Podany fragment:
#####

# [SOLVED][MULTIMEDIA] Flash bardzo wolno działa.

## C1REX

http://www.gametrailers.com/player/40236.html?type=flv

Jeden z filmików, z którymi mój flash bardzo słabo sobie radzi. Tnie okrutnie.

Co ciekawe, to jest trochę randomowo i czasami tnie mniej, niż innym razem. 

Idealnie dobrze jednak nigdy nie działa. 

Nie jest to problem łącza. W mplayerze filmik chodzi ultra płynnie.

----------

## radek-s

IMHO nic z tym nie zrobisz, flash jako film odtwarzany w przeglądarce internetowej chodzi znacznie wolniej niż odtwarzany w mplayerze. Ja mam bynajmniej to samo i nie widze szans na poprawe.

----------

## Poe

moze chodzi o to, że nie zdążył się pobrać filmik i dlatego tnie?

u mnie działa bardzo płynnie, firefox-bin ostatni + flash z serii 10, rc bodajże. tnie mi się tylko wtedy, kiedy nie jest dociągnięty film, a odtwarzanie zbliża się własnie do nieściągniętego fragmentu

----------

## no4b

U mnie na becie najnowszej Opery (build 2430) oraz najnowszej becie flasha 10 również odtwarza płynnie (nawet na fullscreenie).

----------

## radek-s

Może to jest wina troche starego sprzętu - Pentium M 1,6 MHz, 1G Ram ATI M 9700.

Bynajmniej ten sam film sciągnięty (jako ***,flv) i odtworzony mplayerem dziala bez problemu,

----------

## cielak

no jeżeli 1,6 MHz to rzeczywiście słabo   :Twisted Evil: 

----------

## C1REX

Mam athlona 2x2000 i 2MB RAMu.

Łącze to też nie problem, bo mam bardzo szybkie. Bufforowanie nic nie zmienia.

Sprawdzałem na FF, FF-bin i Operze - to samo.

--------------------------------

Flash ma chyba jakiś problem ze skalowaniem procesora. Zwyczajnie nie zwiększał mi częstotliwości taktowania procka mimo, że ewidentnie program wymaga większej mocy. Na 2x 800 muli jak diabli. Na 2x 2000 chodzi już normalnie (chociaż nadal ciągnie ogromne zasoby procka). 

Inne programy bez problemu wymuszają wyższe taktowanie, o ile zachodzi potrzeba.

----------

## red_4

Kliknij prawym przyciskiem myszy na filmiku i sprawdz niektóre ustawienia Flash Playera. 

Settings->Display (enable hardware acceleration) 

lub może zmniejsz jakość 

Quality->Low Quality

----------

## C1REX

Wiem co było nie tak. Dałem solved, a nie napisałem rozwiązania.

Na laptopie flash nie wymuszał wyższego taktowania procka. Z 2x 800 nie przeskakiwało na 2x2000, a dopiero na max wydajności chodzi idealnie. 

Inne programy jak potrzeba nie mają z tym problemu i procek się dobrze skaluje do wymagań.

----------

## SlashBeast

Zalezy od governera to. Ja np. jak oglądam filmy w 720p h264 wymuszam userspace i 1200MHz, inaczej w niektórych momentach może przyciąć się (zawsze w konkretnym momencie), przy 1200MHz działa ładnie.

----------

#####

Dostarczony wykaz:

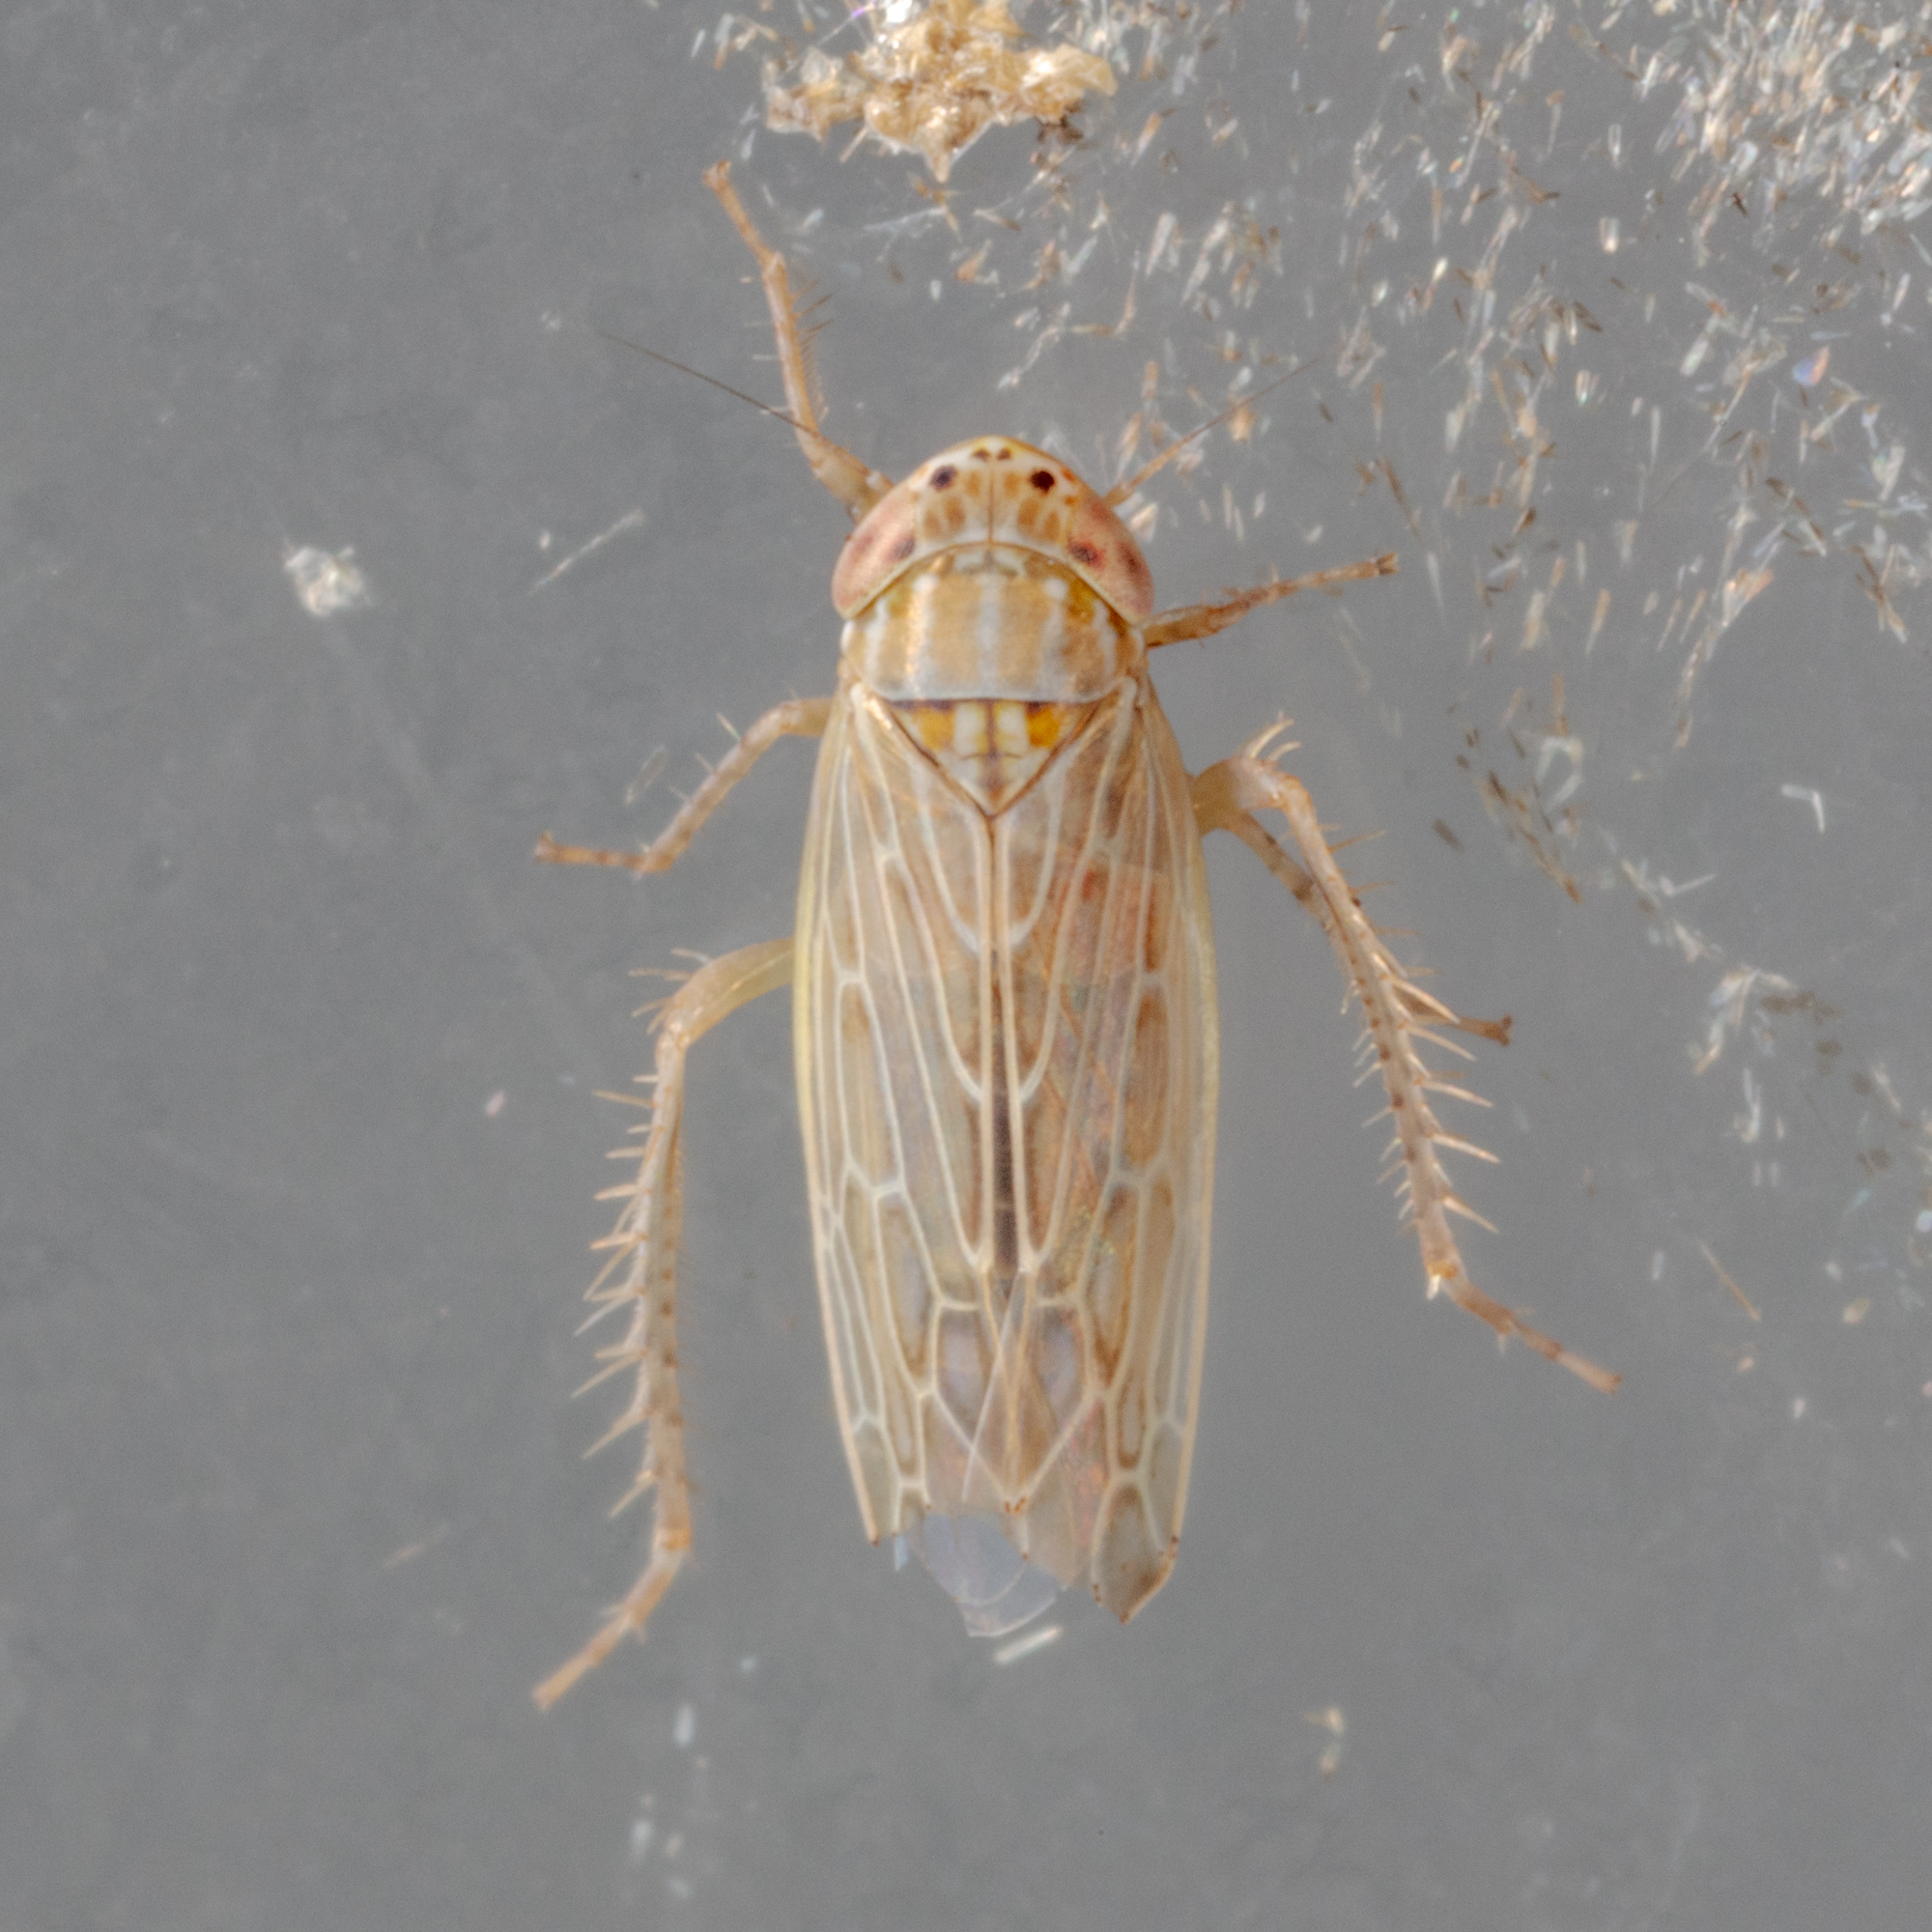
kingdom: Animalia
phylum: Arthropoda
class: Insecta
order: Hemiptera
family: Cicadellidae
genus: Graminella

#####

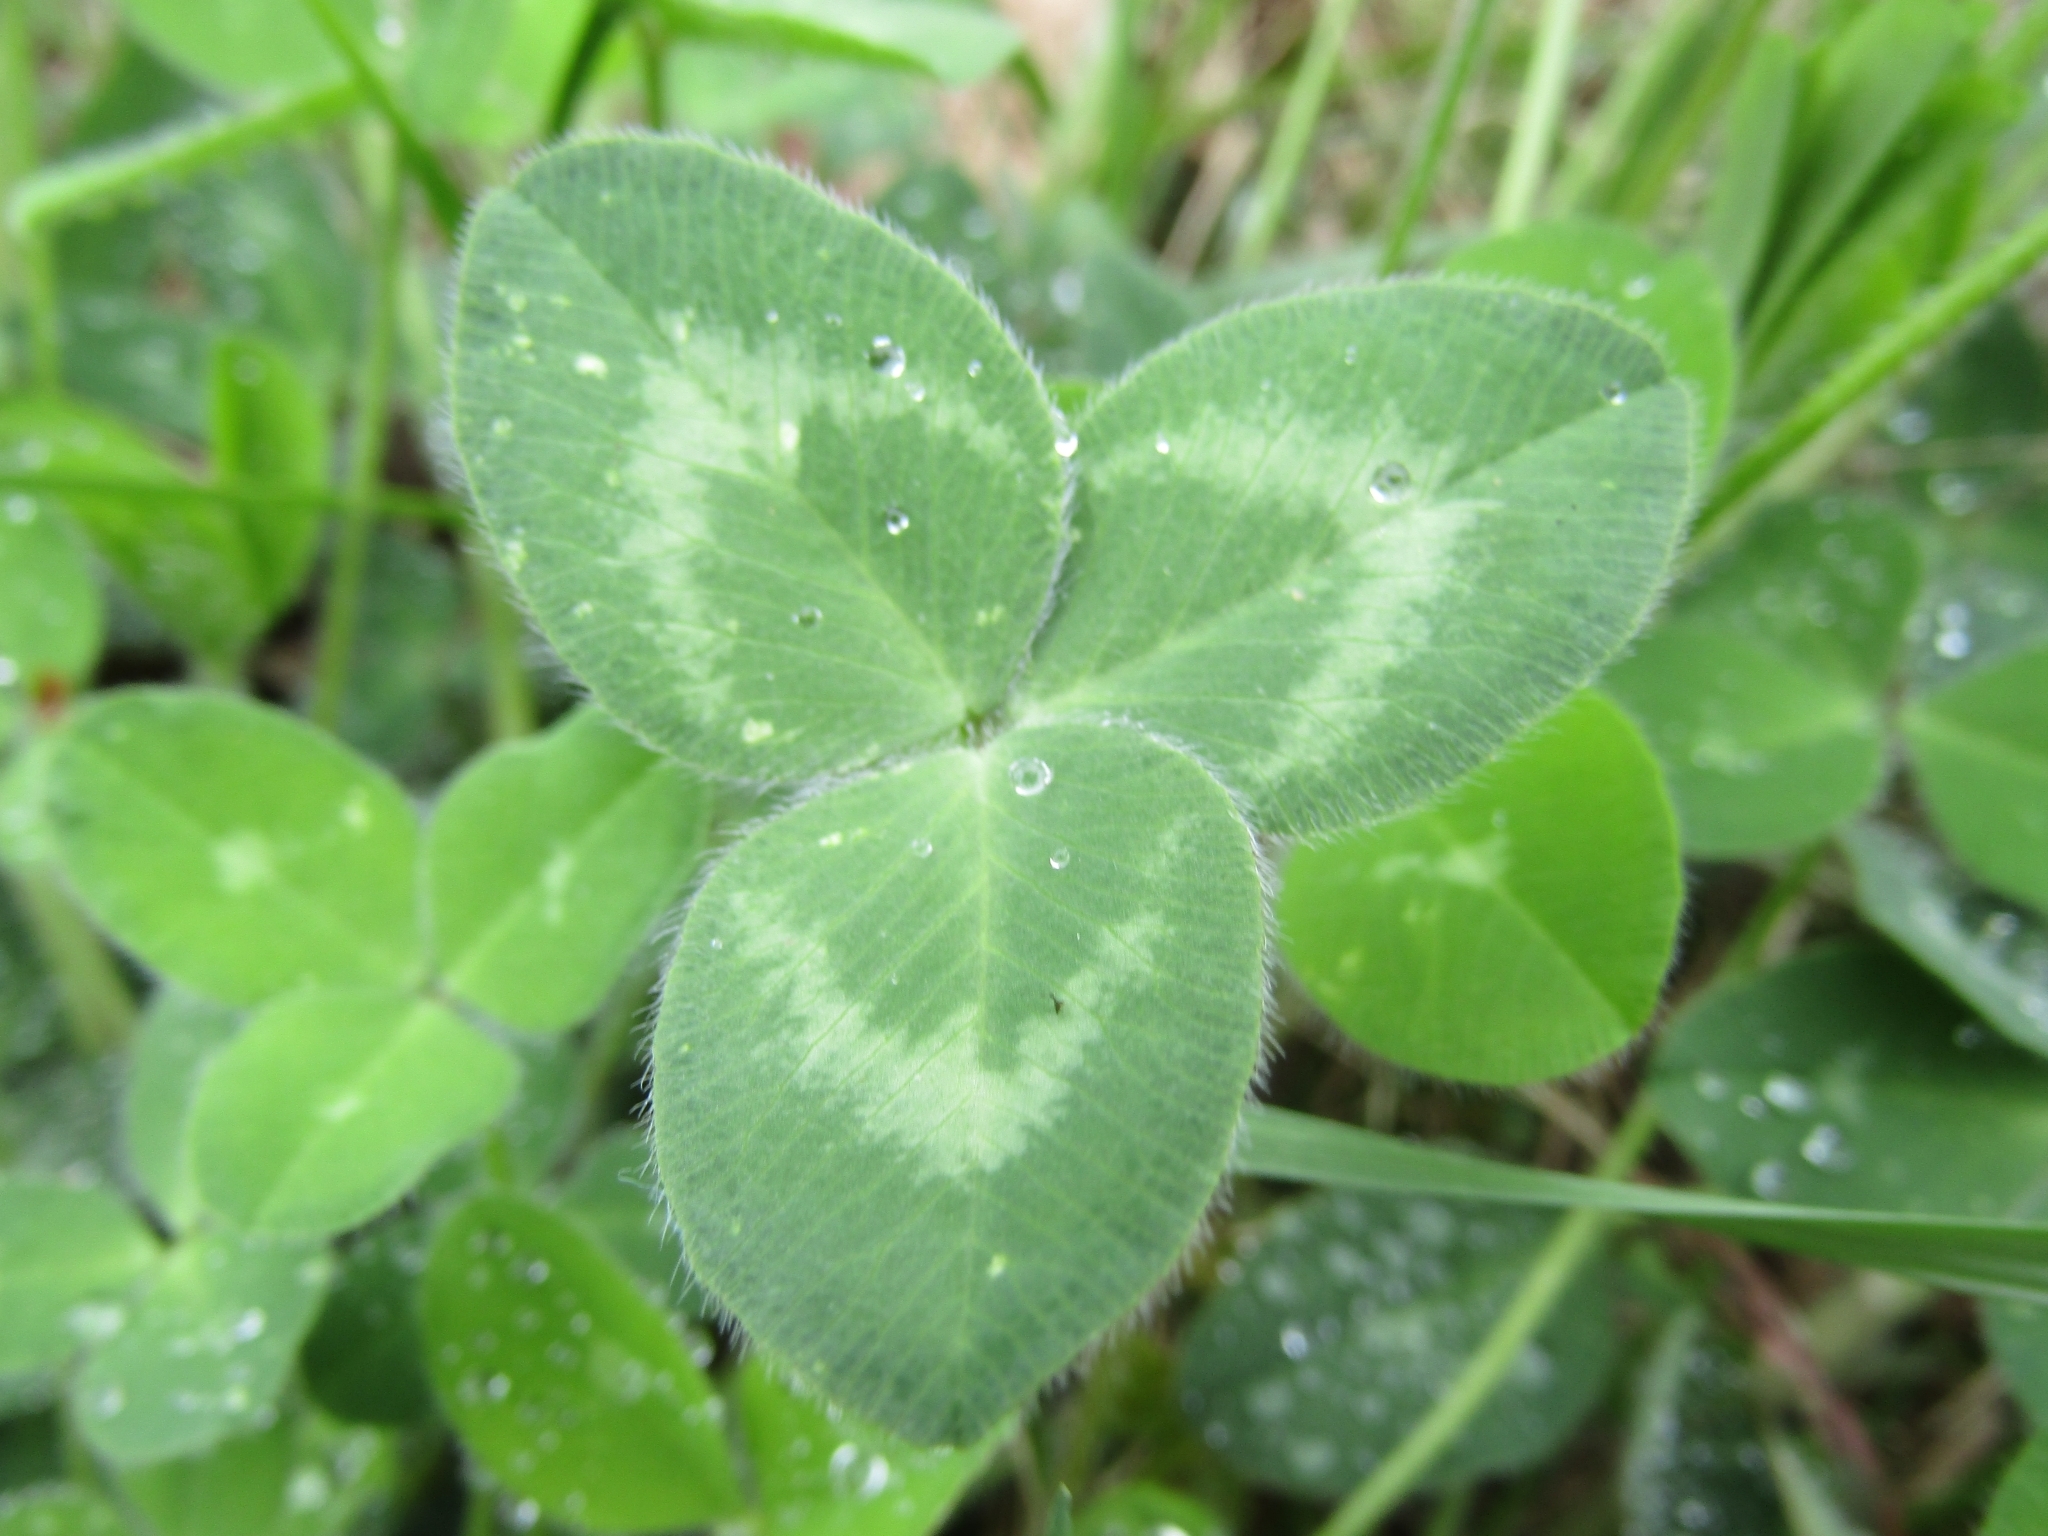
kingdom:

#####

Zadania do wykonania:
**1)** Wypisz wszystkich autorów, którzy zabrali głos w wątku o wolno działającym Flashu. Każdego podaj tylko raz.
**2)** Określ, czy poniższe stwierdzenia są zgodne z wątkiem o wolno działającym Flashu. Każdą odpowiedź poprzyj dosłownym cytatem.
(a) Poe pisze, że u niego filmik odtwarza się bardzo płynnie.
(b) C1REX uważa, że przyczyną problemu jest łącze.
(c) SlashBeast przy oglądaniu filmów w 720p wymusza taktowanie 1200MHz.
**3)** Przepisz bez żadnych zmian odcinek wątku o wolno działającym Flashu od słów „Jeden z filmików, z” aż po słowa „niż innym razem.”.

Wyniki kolejnych zadań:
**1)** C1REX, radek-s, Poe, no4b, cielak, red_4, SlashBeast

**2)**
(a) Tak: „u mnie działa bardzo płynnie”.
(b) Nie: „Nie jest to problem łącza.”
(c) Tak: „wymuszam userspace i 1200MHz”.

**3)**
Jeden z filmików, z którymi mój flash bardzo słabo sobie radzi. Tnie okrutnie.

Co ciekawe, to jest trochę randomowo i czasami tnie mniej, niż innym razem.